En 1950, le futur grand écrivain entame une carrière de journaliste à Alger-républicain. Son premier roman, La grande maison, est publié pour la première fois en 1952 aux éditions du Seuil. Les deux autres romans de la trilogie célèbre et mythique de Mohamed Dib, à savoir L'incendie et Le métier à tisser paraissent en 1954 et en 1957. Dans cette trilogie, à base de laquelle a été tourné le célèbre feuilleton de Mustapha Badie, Mohammed Dib dépeint les conditions de vie très difficiles des familles algériennes durant l'époque coloniale.
Rupture dans le style
C'est en 1962 que parait un autre roman de Dib intitulé Qui se souvient de la mer suivi de Cours sur la rive sauvage qui rompent avec le style littéraire employé dans la trilogie puisque Dib y emploie désormais une écriture fantastique et allégorique. Tout au long de sa carrière d'écrivain, Dib n'a d'ailleurs pas cessé d'innover et de renouveler son écriture tout en diversifiant les thèmes de ses textes. Ses voyages l'y ont sans doute beaucoup aidé, mais il doit cela tout d'abord et avant tout, à son génie littéraire et à sa persévérance dans l'écriture ainsi qu'à son goût inaltérable pour la perfection. Avec La danse du roi (1968), Dieu en barbarie et Le maître de chasse, Dib signe un nouveau cycle romanesque où il est question du devenir de la société algérienne post-indépendante. Fidèle à sa démarche des «trilogies», Mohamed Dib rebondit avec une autre trilogie à partir de 1975, inspirée de ses séjours réguliers en Finlande. Il s'agit de la fameuse trilogie nordique composée de Les terrasses d'Orsol, Neiges de marbre et Le sommeil d'Eve. Plus tard, Dib donne une suite à la trilogie avec le roman L'infante maure, paru en 1994.
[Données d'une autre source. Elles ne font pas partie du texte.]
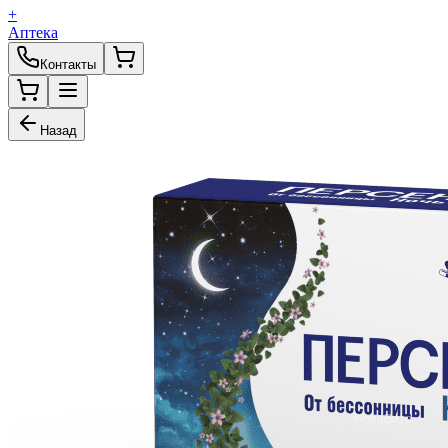
+
Аптека
Контакты
Назад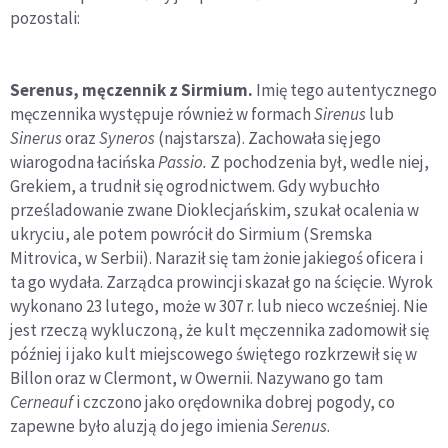
pozostali:
Serenus, męczennik z Sirmium.
Imię tego autentycznego
męczennika występuje również w formach
Sirenus
lub
Sinerus
oraz
Syneros
(najstarsza). Zachowała się jego
wiarogodna łacińska
Passio.
Z pochodzenia był, wedle niej,
Grekiem, a trudnił się ogrodnictwem. Gdy wybuchło
prześladowanie zwane Dioklecjańskim, szukał ocalenia w
ukryciu, ale potem powrócił do Sirmium (Sremska
Mitrovica, w Serbii). Naraził się tam żonie jakiegoś oficera i
ta go wydała. Zarządca prowincji skazał go na ścięcie. Wyrok
wykonano 23 lutego, może w 307 r. lub nieco wcześniej. Nie
jest rzeczą wykluczoną, że kult męczennika zadomowił się
później i jako kult miejscowego świętego rozkrzewił się w
Billon oraz w Clermont, w Owernii. Nazywano go tam
Cerneauf
i czczono jako orędownika dobrej pogody, co
zapewne było aluzją do jego imienia
Serenus
.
De 1994 jusqu'à sa mort, Dib a publié de nombreux autres romans, recueils de nouvelles et de la poésie. On peut citer La nuit sauvage, Si diable veut, L'arbre à dire, Simorgh, etc.
Pour de nombreux chercheurs et critiques littéraires, son livre intitulé Un été africain, paru en 1959 aux éditions du Seuil, est son meilleur roman et compte parmi les meilleurs romans écrits par un écrivain maghrébin. L'oeuvre de Mohammed Dib a été maintes fois primée. L'écrivain de Tlemcen a reçu, en 1994, le Grand Prix de la Francophonie attribué par l'Académie française pour la première fois à un écrivain maghrébin.
Récipiendaire de nombreux Prix
Dib a été récipiendaire de nombreux autres prix littéraires dont le prix Fénéon en 1953 pour son premier roman La Grande Maison, le prix René Laporte en 1962 pour le recueil de poésie Ombre gardienne, le Prix de l'Association des écrivains de langue française en 1977 pour le roman Habel... Dib a aussi reçu le prix Mallarmé pour son recueil de poésie L'Enfant jazz et le Grand Prix du Roman de la ville de Paris ainsi que le Prix des Découvreurs de la ville de Boulogne-sur-Mer. Son recueil de nouvelles, intitulé
«Laezza», a été publié à titre posthume en 2006 aux éditions Albin-Michel, qui ont édité une grande partie de l'oeuvre de Mohammed Dib.